Après avoir vu Edouard Philippe dans le rôle du superflic anti-casseurs sur TF1, Bruno Retailleau, le président du groupe LR au Sénat, n’en revenait pas :
« Le volet préventif avec obligation de pointer au commissariat, le volet répressif pour punir comme un délit le fait de venir masqué à une manifestation, le régime de la réparation par le casseur lui-même… c’est incroyable, ils ont repris toutes mes propositions ! » a confié Retailleau à quelques collègues sénateurs.
« Toutes », c’est-à-dire l’essentiel des articles de sa proposition de loi anti-casseurs « votés le 23 octobre au Sénat, ajoute-t-il, alors qu’à l’époque les sénateurs Mareheurs n’avaient pas donné suite ! Je me souviens de Laurent Nuñez me disant : “C’est bien, mais on va faire un groupe de travail.” »
Un enterrement de première classe et finalement une résurrection à la faveur de la crise des gilets jaunes. Résurrection qui ravit encore et toujours Retailleau :
« Le nouveau monde s’épuise : ils sont allés chercher les heures sup défiscalisées chez Sarko, le retour à l’ordre chez moi, et c’est grâce à LR que les 10 milliards de mesures d’urgence débloqués ont pu être votés en un temps record avant le 31 décembre. »
Dommage pour eux que les sondés ne leur disent pas merci en faisant remonter leur cote dans les enquêtes d’opinion.
Dans le Canard enchaîné du 9 janvier 2019.
La promesse date de l’élection présidentielle : il s’agit d’offrir à tous les jeunes de 18 ans un Pass culture d’une valeur de 500 euros. Il doit leur permettre d’acquérir des places de cinéma et de théâtre, des CD, des DVD, des journaux ou des livres. Le tout grâce à un logiciel installé sur leur téléphone portable.
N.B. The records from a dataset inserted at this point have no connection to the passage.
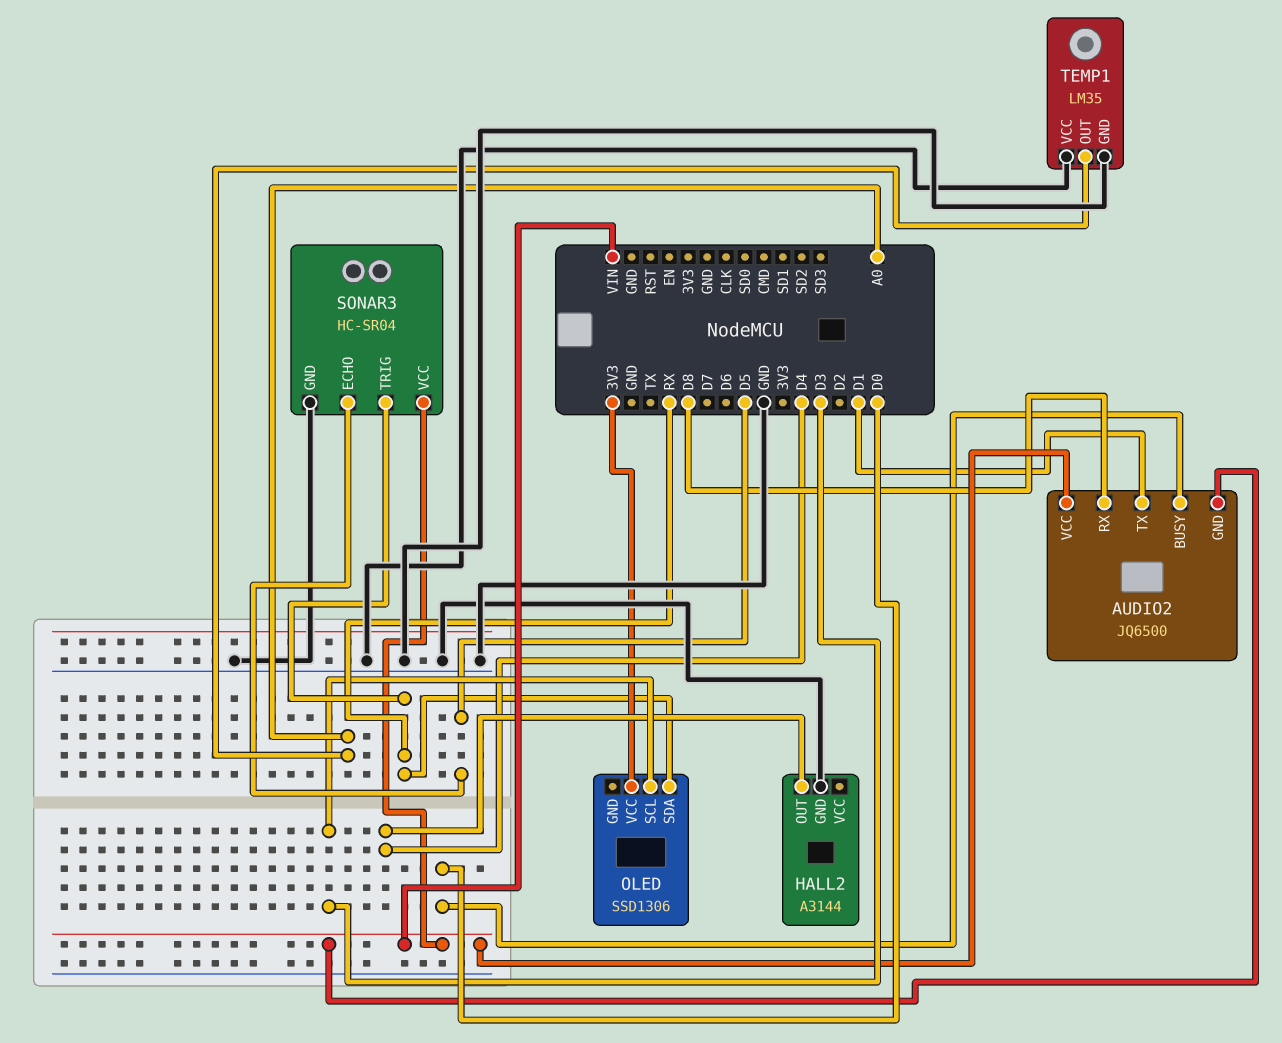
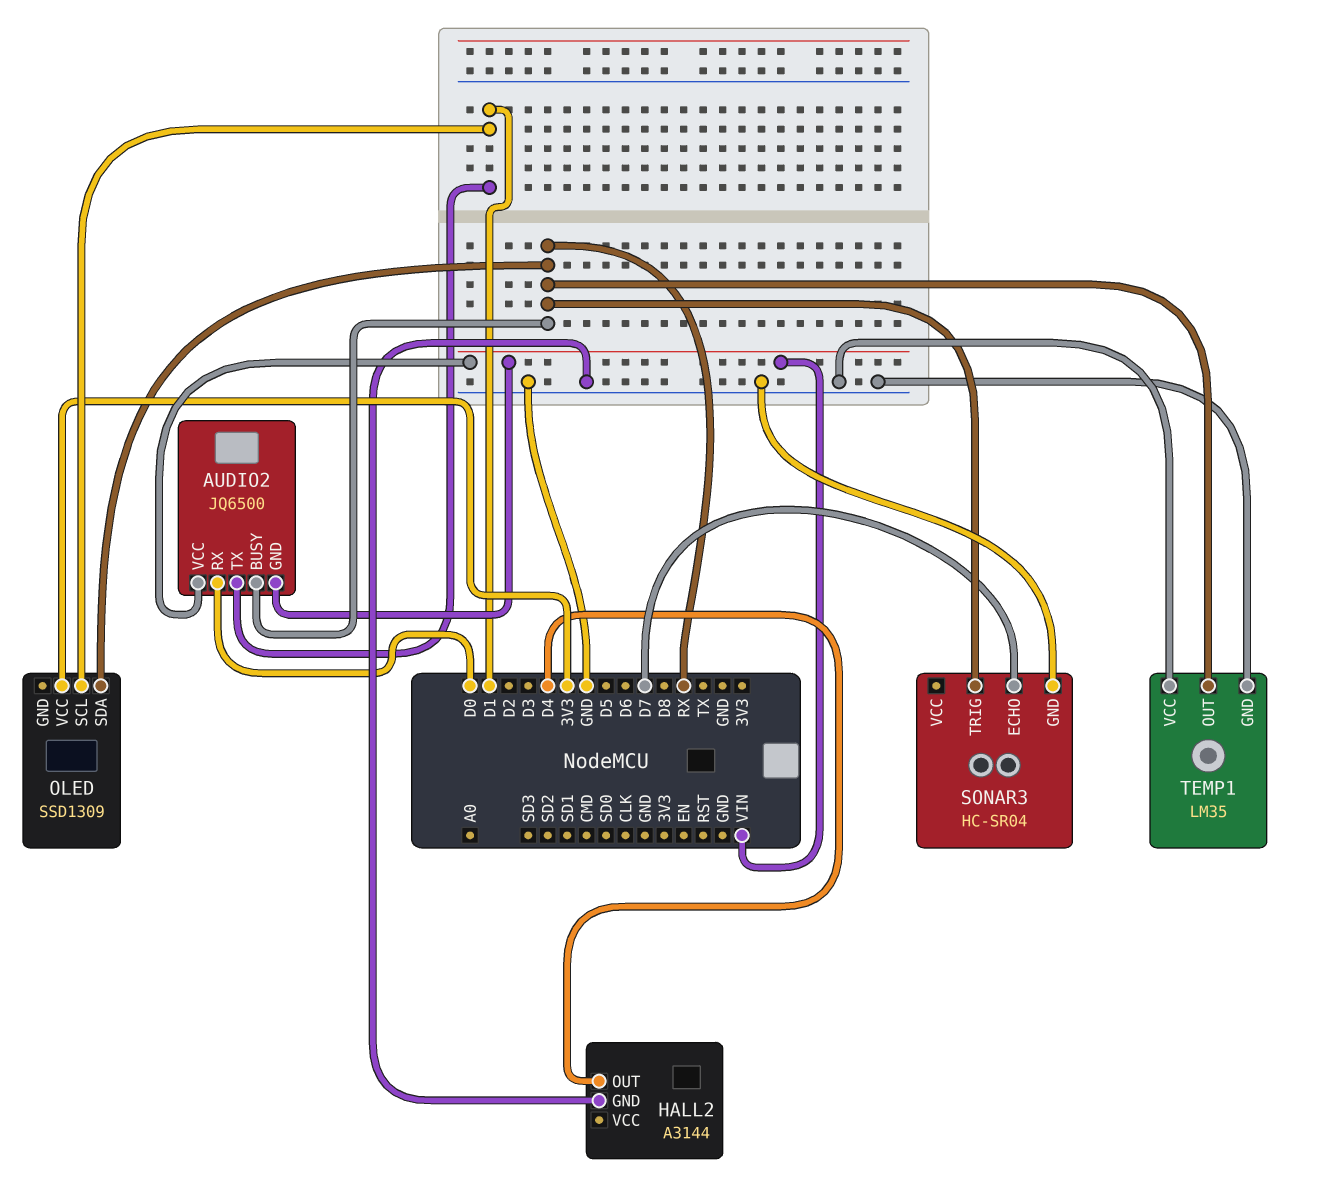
AUDIO2 pin BUSY: D0 -> RX
AUDIO2 pin RX: D8 -> D0
OLED: SSD1306 -> SSD1309
OLED pin SCL: D3 -> D1
SONAR3 pin ECHO: D5 -> D7
SONAR3 pin VCC: VIN -> none
TEMP1 pin OUT: A0 -> RX

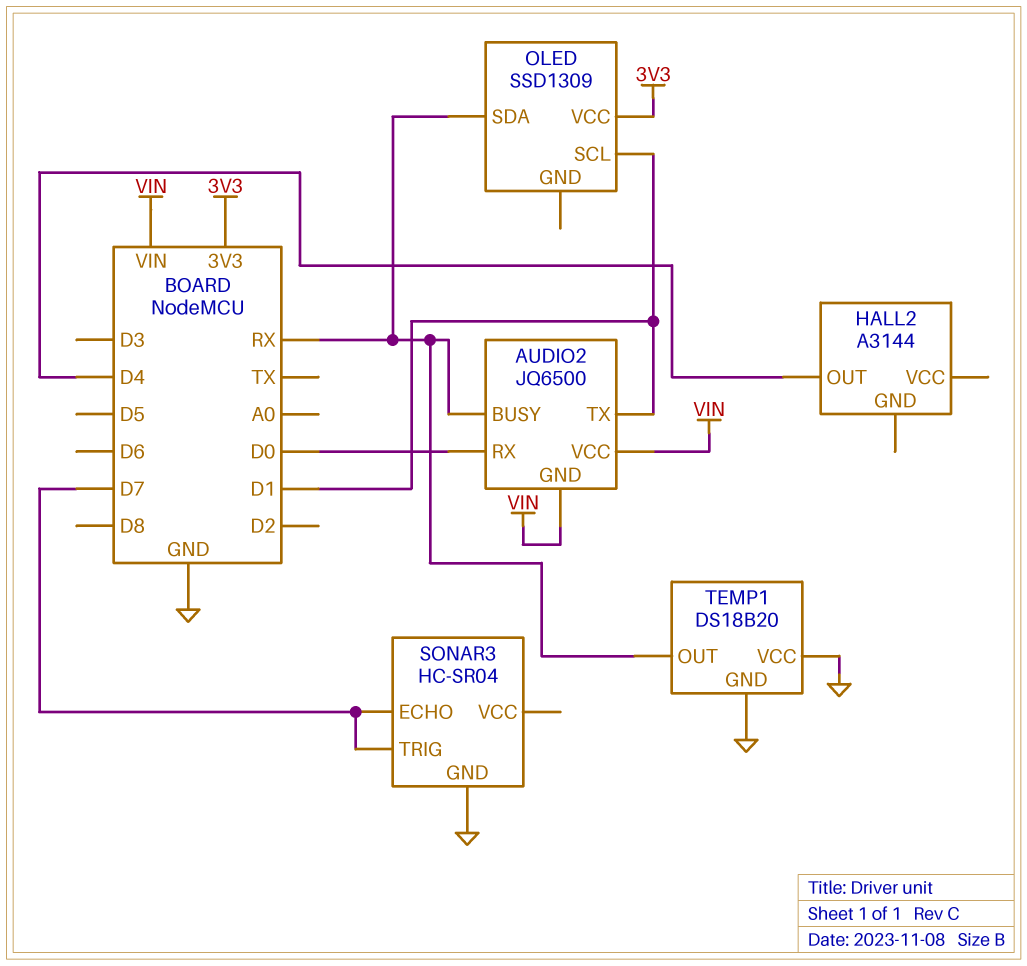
HALL2 pin GND: GND -> none
SONAR3 pin TRIG: RX -> D7
TEMP1: LM35 -> DS18B20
Sur le papier, et sans compter l’informatique nécessaire, la note aurait dû s’élever à 500 euros que multiplient 800 000 jeunes, soit 400 millions d'euros.
Mais, comme l’a raconté « Le Canard » (11/7 ), Eric Garandeau, un inspecteur des finances qui gère l’opération pour le compte du ministère de la Culture, a trouvé une astuce à la hauteur de la facture. Le ministère ne financera sur son propre budget qu’une petite part de l’opération : à peine 80 millions d’euros. Le solde sera « offert » par les éditeurs, les producteurs ou les auteurs.
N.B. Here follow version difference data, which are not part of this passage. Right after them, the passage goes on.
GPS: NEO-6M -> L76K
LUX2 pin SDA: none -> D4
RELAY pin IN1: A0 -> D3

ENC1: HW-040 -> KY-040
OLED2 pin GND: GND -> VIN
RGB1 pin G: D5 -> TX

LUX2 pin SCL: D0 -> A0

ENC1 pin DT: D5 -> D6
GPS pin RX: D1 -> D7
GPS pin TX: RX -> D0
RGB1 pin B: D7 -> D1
La lecture des circulaires adressées, cette semaine, aux éditeurs par le ministère de la Culture le confirme. Après leur avoir annoncé que la phase d’expérimentation allait débuter le 1er février dans cinq départements tests (Bas-Rhin, finistère, Guyane, Hérault, Seine-Saint-Denis) et concernerait 10 000 jeunes, ladite circulaire en détaille le fonctionnement.
Pour les éditeurs de journaux, « la presse est intégrée à la partie du Pass réservée aux offres culturelles numériques à côté de la VOD et de la musique, sous la forme d’abonnements. La fourniture des contenus par les éditeurs sera gratuite, mais cette gratuité ne sera toutefois pas communiquée à l’utilisateur, qui “achètera” l’abonnement numérique au prix de référence ».
Traduction, en clair, de ce jargon : les journaux sont priés de fournir gratuitement leur contenu numérique, mais pas question qu’ils l’avouent publiquement.
Le ministère de la Culture fera donc croire aux jeunes que c’est grâce à la générosité présidentielle qu’ils peuvent lire des journaux.
Être généreux et frimer avec l’argent des autres, c’est pratique…
Dans le Canard enchaîné du 9 janvier 2019.